Abb. 3 Auch in Ohio fiel ein großer Teil der alten Mounds Raubgräbern und der Kultivierung des Landes zum Opfer. Das heute dennoch eine erkleckliche Anzahl für die Forschung verwertbare Fund-Beschreibungen und -Berichte von dort existiert, verdanken wir örtlichen "Kirchturm-Historikern" - nicht den Koryphäen der Wissenschaft.

Zu b): Die Möglichkeit, dass der beschriebene Vermessungsfehler hier gemacht wurde, erscheint noch weitaus geringer als bei (a). Diese Ausgräber gehörten häufig den Historical Societies an, die seit Mitte des 19. Jahrhunderts in vielen Gemeinden und Counties der 'älteren' US-Bundesstaaten entstanden. Die Mitglieder dieser Gesellschaften kamen zumeist aus den 'gebildeten Schichten' und widmeten sich schon damals engagiert der Erhaltung und Erforschung ur-amerikanischen Reilkte in ihrer näheren Umgebung. Auch wenn wir voraussetzen dürfen, dass archäologische (Semi-) Profis im 19. Jahrhundert noch nicht über das Know-how ihrer heutigen Kollegen verfügten, müssen wir das Vorkommen "Kerry´scher Messfehler" hier schon grundsätzlich anzweifeln. (Im Grundsatz möglich ist allerdings, dass Berichterstatter aus den Gesellschaften in einzelnen Fällen Fehlinformationen Dritter tradiert haben.)

Im Detail finden wir in Kategorie (b) natürlich viel präzisere Angaben zur Fundlage sowie exakte Vermessungsergebnisse von in situ untersuchtem Knochen-Material. Die archäologischen Reports (z.B an die Smithsonian Institution oder den American Antiquarian) mit bisweilen exquisit protokollierten Beschreibungen des Fund-Gutes (vergl. z.B.: Die Crania aus den Mounds im St. Francis County, Arkansas, 1888) aus den Gemeinden und Counties machen übrigens keinen geringen Anteil [4] der uns bisher zur Verfügung stehenden Berichte über Riesen-Funde in den USA aus. [5] Dabei erscheint es bedeutsam, dass überall dort, wo eine entsprechende Infrastruktur von Historischen Gesellschaften bestand (vor allem in Indiana, Ohio und dem Staate New York) auch eine hohe Anzahl von Riesen-Funden dokumentiert wurde.

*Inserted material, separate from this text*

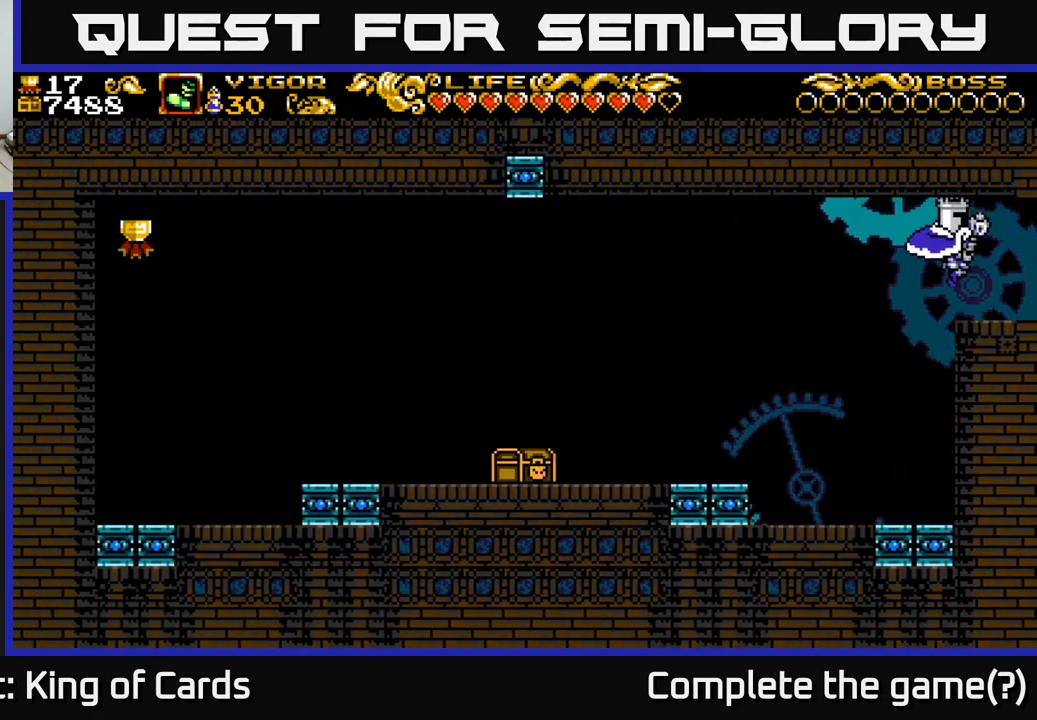
{"buttons": ["A", "DPAD_LEFT"], "right_stick": "center", "events": [[433, "A", "down"]]}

Soviel zu Dr. Kerry´s "wissenschaftlicher" Falsifizierung nordamerikanischer Giganten-Funde "im Allgemeinen", die wir damit ad acta legen können. Als Randnotiz interessant ist allerdings noch die abschließende Bemerkung des namentlich ungenannten Autors im Science News Letter: "Ein anderer unglücklicher Fehler, den die Arbeiter gemacht hatten, bestand darin, die Knochen alle von den Stellen zu entfernen, wo man sie gefunden hat. Das machte den Anthropologen eine Bestätigung des Berichts unmöglich, die Skelette seien in zwei zusammenlaufenden Linien mit dem Gesicht nach unten [!; bb] gefunden worden." [6] Da uns zumindest drei weitere Meldungen derartiger Skelett-Funde bekannt sind [7], können wir jedenfalls von der Glaubhaftigkeit dieser Aussage ausgehen und feststellen, dass man bei Edgermont zwar nicht auf Riesen, aber offenbar auf ein seltenes und hochinteressantes Kultur-Phänomen präkolumbischer Amerikaner gestoßen war.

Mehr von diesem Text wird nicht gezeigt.